[What you are asked to do]:
Arrange the lines of the material as a JSON list of strings, one string per line, beginning with the line that contains "ETUDES A L' ETRANGER" and continuing through the line that contains "reprehenderit in voluptate velit.". Skip blank lines and leave the pictures out.

Items from a data source:
☆ ☆ ☆ ☆ ☆

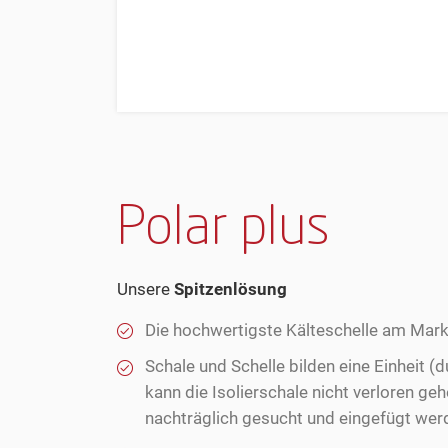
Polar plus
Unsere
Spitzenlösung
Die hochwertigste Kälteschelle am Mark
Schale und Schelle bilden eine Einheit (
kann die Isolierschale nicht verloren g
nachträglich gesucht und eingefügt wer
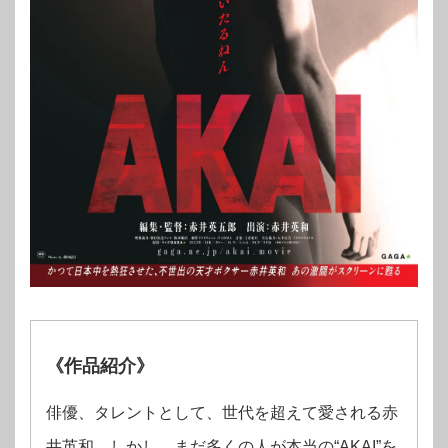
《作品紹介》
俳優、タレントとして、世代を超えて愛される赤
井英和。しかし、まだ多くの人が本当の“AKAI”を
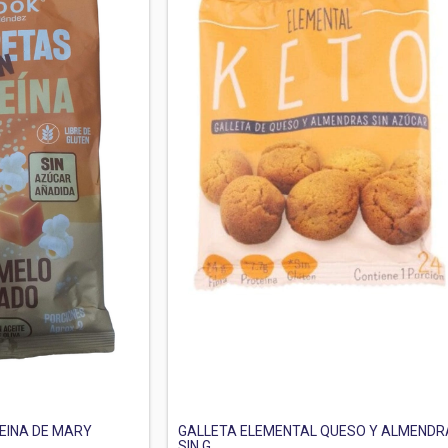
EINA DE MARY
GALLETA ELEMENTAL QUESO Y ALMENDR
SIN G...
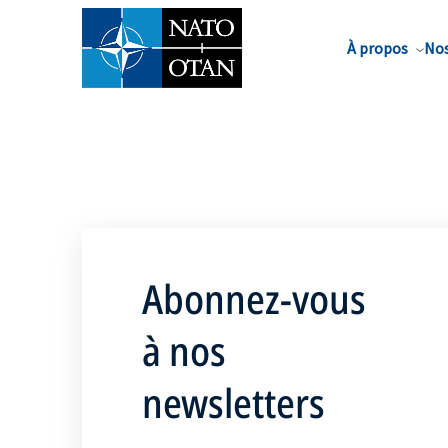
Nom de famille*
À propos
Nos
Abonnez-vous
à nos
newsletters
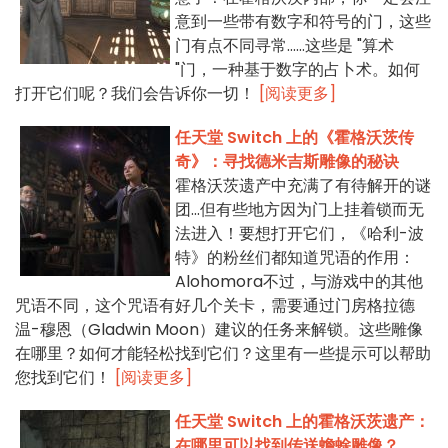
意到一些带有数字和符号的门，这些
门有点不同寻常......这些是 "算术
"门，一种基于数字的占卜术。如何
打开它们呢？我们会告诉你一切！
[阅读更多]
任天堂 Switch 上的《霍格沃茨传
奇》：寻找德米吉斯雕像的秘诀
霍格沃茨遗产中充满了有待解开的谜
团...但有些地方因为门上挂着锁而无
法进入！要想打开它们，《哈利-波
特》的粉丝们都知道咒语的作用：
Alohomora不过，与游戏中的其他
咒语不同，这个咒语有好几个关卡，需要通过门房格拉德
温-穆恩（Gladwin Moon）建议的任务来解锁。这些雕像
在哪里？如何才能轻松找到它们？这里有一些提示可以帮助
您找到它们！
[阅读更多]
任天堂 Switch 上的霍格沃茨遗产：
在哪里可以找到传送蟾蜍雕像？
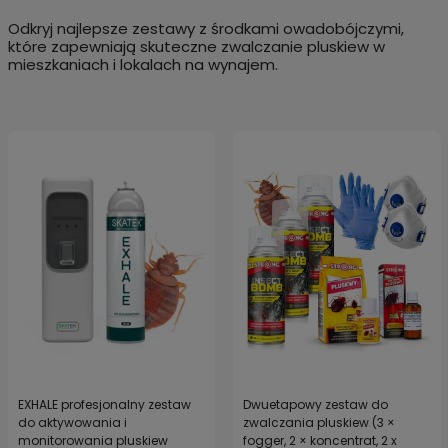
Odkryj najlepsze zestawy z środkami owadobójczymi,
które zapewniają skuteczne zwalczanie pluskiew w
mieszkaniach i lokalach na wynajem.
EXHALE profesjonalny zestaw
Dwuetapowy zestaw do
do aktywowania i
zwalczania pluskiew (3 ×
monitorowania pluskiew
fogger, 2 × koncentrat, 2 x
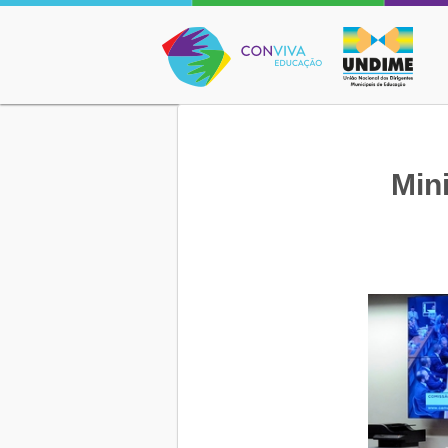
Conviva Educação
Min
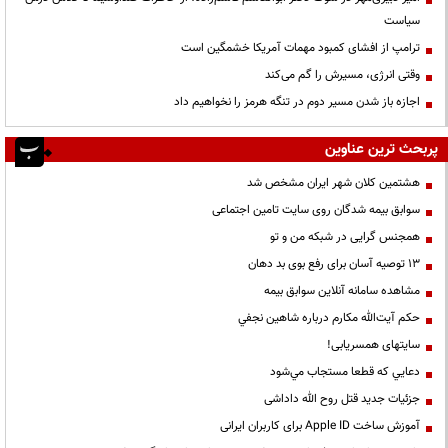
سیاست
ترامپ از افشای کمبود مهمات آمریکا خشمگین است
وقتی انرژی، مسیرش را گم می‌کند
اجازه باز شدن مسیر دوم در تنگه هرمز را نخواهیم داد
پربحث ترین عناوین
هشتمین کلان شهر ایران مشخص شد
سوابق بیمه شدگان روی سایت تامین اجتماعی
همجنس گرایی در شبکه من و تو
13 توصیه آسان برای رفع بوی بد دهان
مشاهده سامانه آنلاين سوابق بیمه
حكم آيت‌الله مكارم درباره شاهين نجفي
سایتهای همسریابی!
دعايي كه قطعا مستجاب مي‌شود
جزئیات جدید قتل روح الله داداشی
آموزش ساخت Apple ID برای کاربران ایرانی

☆ ☆ ☆ ☆ ☆

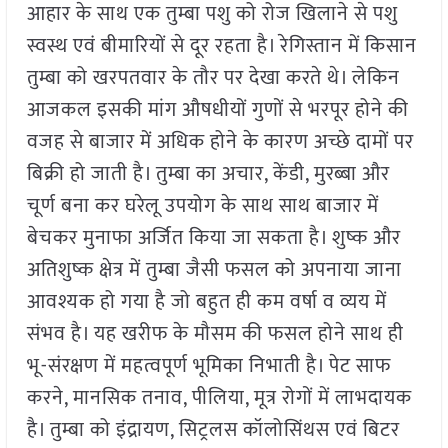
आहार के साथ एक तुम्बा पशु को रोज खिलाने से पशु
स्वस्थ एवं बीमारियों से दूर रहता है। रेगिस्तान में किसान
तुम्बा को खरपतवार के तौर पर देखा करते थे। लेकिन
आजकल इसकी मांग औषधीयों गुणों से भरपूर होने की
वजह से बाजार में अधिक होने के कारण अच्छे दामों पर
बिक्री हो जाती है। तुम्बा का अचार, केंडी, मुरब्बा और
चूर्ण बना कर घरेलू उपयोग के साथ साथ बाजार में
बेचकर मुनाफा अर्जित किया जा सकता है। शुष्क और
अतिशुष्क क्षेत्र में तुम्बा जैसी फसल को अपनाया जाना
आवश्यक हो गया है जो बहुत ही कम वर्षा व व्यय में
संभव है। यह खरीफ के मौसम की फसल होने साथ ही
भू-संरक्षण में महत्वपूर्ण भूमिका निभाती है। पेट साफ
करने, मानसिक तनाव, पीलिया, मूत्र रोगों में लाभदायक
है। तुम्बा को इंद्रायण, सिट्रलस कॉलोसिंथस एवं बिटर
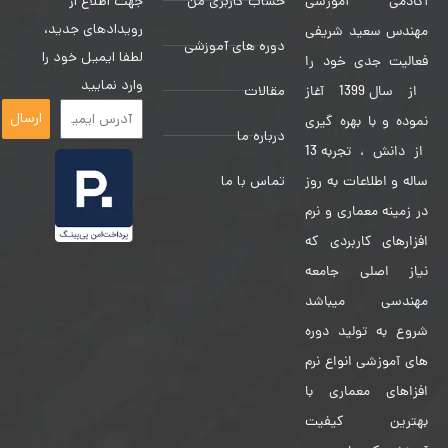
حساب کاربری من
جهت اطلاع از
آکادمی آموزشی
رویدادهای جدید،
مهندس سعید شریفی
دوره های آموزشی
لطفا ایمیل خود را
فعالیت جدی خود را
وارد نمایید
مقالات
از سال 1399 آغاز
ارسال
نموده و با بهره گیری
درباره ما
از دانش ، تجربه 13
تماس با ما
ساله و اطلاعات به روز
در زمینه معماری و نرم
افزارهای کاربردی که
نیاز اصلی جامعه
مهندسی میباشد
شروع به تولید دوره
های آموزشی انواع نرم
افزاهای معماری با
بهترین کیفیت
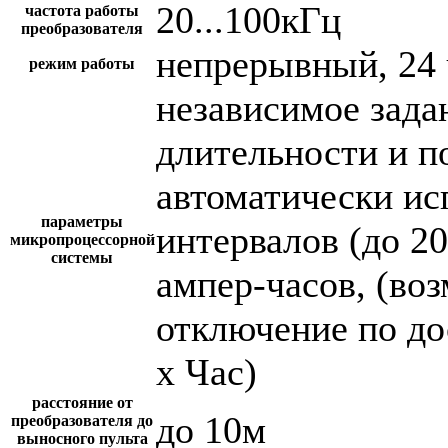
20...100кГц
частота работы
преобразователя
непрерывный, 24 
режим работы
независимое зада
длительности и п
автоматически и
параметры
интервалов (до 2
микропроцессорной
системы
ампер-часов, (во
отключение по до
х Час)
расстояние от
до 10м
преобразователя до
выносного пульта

☆ ☆ ☆ ☆ ☆

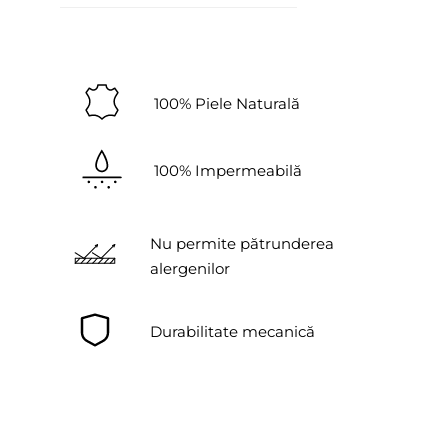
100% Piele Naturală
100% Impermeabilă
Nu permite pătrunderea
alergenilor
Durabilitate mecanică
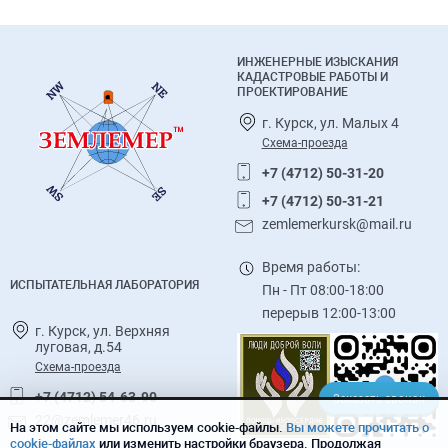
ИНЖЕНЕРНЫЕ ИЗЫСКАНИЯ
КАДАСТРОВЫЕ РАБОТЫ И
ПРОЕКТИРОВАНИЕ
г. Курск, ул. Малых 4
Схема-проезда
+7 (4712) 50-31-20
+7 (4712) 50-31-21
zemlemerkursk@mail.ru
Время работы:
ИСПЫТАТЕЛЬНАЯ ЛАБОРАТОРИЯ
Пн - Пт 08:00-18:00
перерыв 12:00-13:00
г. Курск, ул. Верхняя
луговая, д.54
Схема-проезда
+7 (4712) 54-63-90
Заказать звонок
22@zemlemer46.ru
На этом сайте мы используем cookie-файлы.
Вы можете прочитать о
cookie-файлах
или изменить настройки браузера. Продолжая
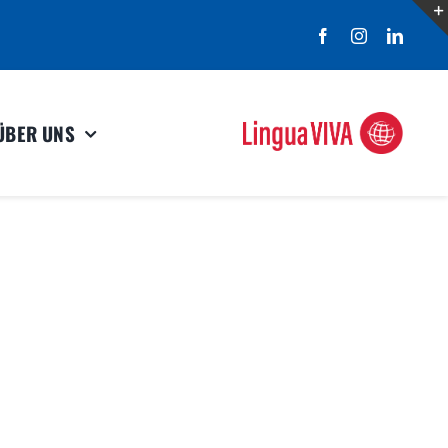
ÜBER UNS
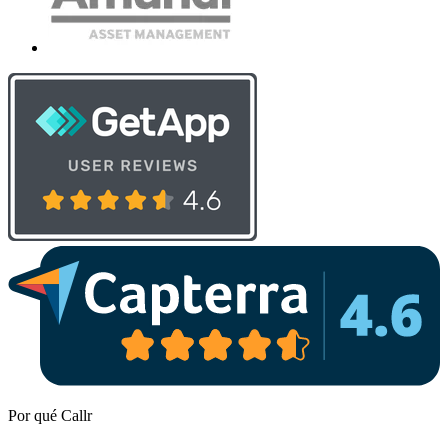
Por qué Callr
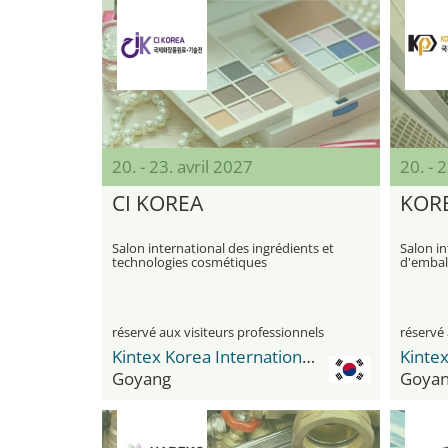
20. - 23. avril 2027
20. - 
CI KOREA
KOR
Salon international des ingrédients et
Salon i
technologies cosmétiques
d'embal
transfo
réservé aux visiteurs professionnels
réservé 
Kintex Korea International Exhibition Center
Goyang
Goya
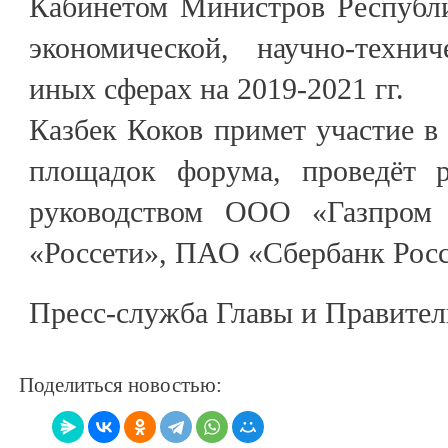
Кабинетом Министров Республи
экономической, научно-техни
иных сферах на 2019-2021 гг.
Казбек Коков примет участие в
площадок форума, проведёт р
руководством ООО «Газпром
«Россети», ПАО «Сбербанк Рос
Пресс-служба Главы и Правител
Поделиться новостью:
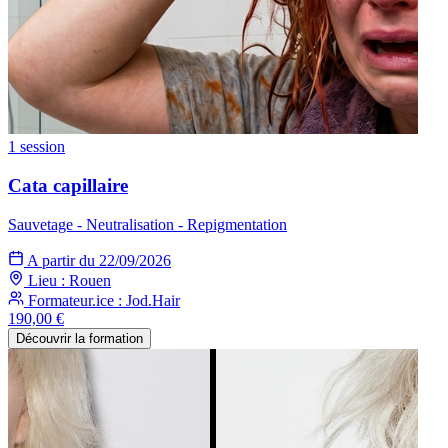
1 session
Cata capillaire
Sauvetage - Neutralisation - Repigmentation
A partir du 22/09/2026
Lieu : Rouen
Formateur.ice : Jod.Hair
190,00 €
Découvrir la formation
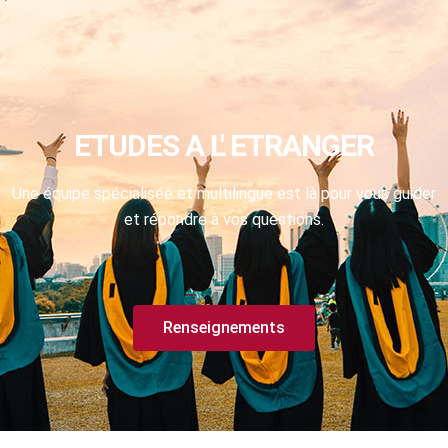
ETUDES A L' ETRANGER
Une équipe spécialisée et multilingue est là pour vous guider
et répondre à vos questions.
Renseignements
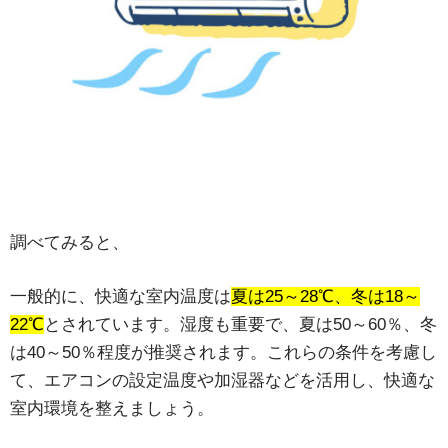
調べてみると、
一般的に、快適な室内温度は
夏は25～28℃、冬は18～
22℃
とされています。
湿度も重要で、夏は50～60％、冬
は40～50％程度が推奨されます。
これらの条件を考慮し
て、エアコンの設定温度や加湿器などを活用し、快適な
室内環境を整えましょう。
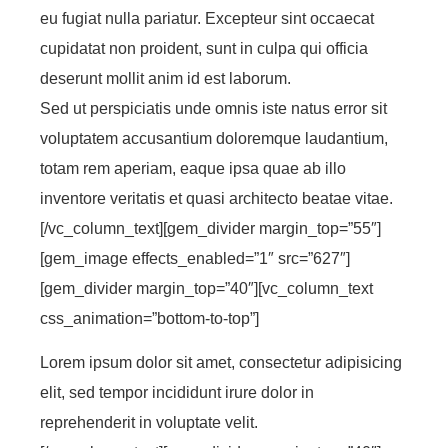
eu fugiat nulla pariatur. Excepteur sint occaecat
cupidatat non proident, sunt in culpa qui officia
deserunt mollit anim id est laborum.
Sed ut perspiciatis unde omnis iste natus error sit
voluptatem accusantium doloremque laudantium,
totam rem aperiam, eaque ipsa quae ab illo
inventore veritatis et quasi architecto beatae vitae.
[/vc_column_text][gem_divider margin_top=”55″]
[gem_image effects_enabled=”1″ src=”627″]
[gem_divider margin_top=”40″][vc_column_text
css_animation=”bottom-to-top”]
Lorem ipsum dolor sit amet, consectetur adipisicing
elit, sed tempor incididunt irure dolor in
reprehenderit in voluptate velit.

☆ ☆ ☆ ☆ ☆

[Answer space]:
[
  "ETUDES A L' ETRANGER",
  "Une équipe spécialisée et multilingue est là pour vous guider",
  "et répondre à vos questions.",
  "Renseignements",
  "調べてみると、",
  "一般的に、快適な室内温度は",
  "夏は25～28℃、冬は18～",
  "22℃",
  "とされています。",
  "湿度も重要で、夏は50～60％、冬",
  "は40～50％程度が推奨されます。",
  "これらの条件を考慮し",
  "て、エアコンの設定温度や加湿器などを活用し、快適な",
  "室内環境を整えましょう。",
  "eu fugiat nulla pariatur. Excepteur sint occaecat",
  "cupidatat non proident, sunt in culpa qui officia",
  "deserunt mollit anim id est laborum.",
  "Sed ut perspiciatis unde omnis iste natus error sit",
  "voluptatem accusantium doloremque laudantium,",
  "totam rem aperiam, eaque ipsa quae ab illo",
  "inventore veritatis et quasi architecto beatae vitae.",
  "[/vc_column_text][gem_divider margin_top=”55″]",
  "[gem_image effects_enabled=”1″ src=”627″]",
  "[gem_divider margin_top=”40″][vc_column_text",
  "css_animation=”bottom-to-top”]",
  "Lorem ipsum dolor sit amet, consectetur adipisicing",
  "elit, sed tempor incididunt irure dolor in",
  "reprehenderit in voluptate velit."
]